- [PROVIDED PASSAGE]
● ● ●

# CBT - Age Group?



## WhatsThePurpose (May 27, 2004)

What's the typical age group of people enrolling for CBT?

In what way has it helped you?


----------



## whiteclouds (Mar 18, 2004)

As far as I know, people of all ages do CBT. I'm not sure if there's a typical age.

In support groups, however, I noticed that most members are older than me. Lots of them age 35 and up. That was the downside of going to support groups, for me. I felt like the oddball. The group members were very kind and welcoming, but I wished I could also talk to people of my same age, going through similar life issues as me.


----------



## nesteroff (Nov 14, 2003)

I went to one group that had all ages. CBT really has helped me a lot, but mostly just the stuff I do on my own. It enabled me to go back to school and get over my agoraphobia.


----------



## ColdFury (Nov 6, 2003)

The CBT group I did was full of people from all different ages.

Keep in mind though, depending where you're doing it, not everyone in the group will have SA. CBT is used for all types of anxiety disorders. Half the people in my group didn't have SA, but other anxiety disorders.


----------



## yeah_yeah_yeah (Mar 27, 2007)

I'm 29 but as far as I know they are using it at all ages, even for little chiddlers with attention problems and self esteem issues.

Aww bless the little chiddlers 

Ross


----------

● ● ●

- [COMPLETE THE FOLLOWING]
1. List the usernames of everyone who posted in the forum thread about CBT age groups.
2. From the CBT age-group thread, copy word for word the stretch from "## nesteroff (Nov" through "all different ages.".

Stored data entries

● ● ●

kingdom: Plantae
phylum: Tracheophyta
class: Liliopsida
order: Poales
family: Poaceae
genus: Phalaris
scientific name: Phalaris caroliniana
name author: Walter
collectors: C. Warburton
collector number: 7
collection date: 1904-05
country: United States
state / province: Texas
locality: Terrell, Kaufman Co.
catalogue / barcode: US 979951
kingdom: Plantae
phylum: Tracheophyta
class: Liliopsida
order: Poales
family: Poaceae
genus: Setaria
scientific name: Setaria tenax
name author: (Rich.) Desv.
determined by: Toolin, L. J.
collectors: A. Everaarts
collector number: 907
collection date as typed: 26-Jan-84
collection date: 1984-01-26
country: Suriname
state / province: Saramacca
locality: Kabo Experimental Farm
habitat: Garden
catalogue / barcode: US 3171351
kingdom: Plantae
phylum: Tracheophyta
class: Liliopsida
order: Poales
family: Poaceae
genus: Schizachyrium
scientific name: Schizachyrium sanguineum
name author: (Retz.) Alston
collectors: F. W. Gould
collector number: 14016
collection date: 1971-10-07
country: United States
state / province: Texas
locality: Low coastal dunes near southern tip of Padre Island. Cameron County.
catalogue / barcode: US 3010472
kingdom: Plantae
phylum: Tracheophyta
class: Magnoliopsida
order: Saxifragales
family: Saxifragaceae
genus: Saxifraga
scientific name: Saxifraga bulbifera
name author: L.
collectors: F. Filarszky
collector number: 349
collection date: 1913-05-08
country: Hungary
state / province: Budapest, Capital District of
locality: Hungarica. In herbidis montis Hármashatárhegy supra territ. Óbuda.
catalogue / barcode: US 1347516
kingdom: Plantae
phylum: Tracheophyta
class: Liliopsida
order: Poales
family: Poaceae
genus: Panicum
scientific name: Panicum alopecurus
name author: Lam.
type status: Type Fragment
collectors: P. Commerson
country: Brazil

● ● ●

- [EXERCISE RESULTS]
1. WhatsThePurpose, whiteclouds, nesteroff, ColdFury, yeah_yeah_yeah

2.
## nesteroff (Nov 14, 2003)

I went to one group that had all ages. CBT really has helped me a lot, but mostly just the stuff I do on my own. It enabled me to go back to school and get over my agoraphobia.


----------



## ColdFury (Nov 6, 2003)

The CBT group I did was full of people from all different ages.